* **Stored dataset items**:
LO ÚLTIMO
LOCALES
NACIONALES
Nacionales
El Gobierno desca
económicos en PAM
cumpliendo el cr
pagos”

* **TASK STATEMENT**: The required output is the full set of entries, reproduced verbatim.

* **RESULT OF THIS TASK**:
LO ÚLTIMO
LOCALES
NACIONALES
Nacionales
El Gobierno desca
económicos en PAM
cumpliendo el cr
pagos”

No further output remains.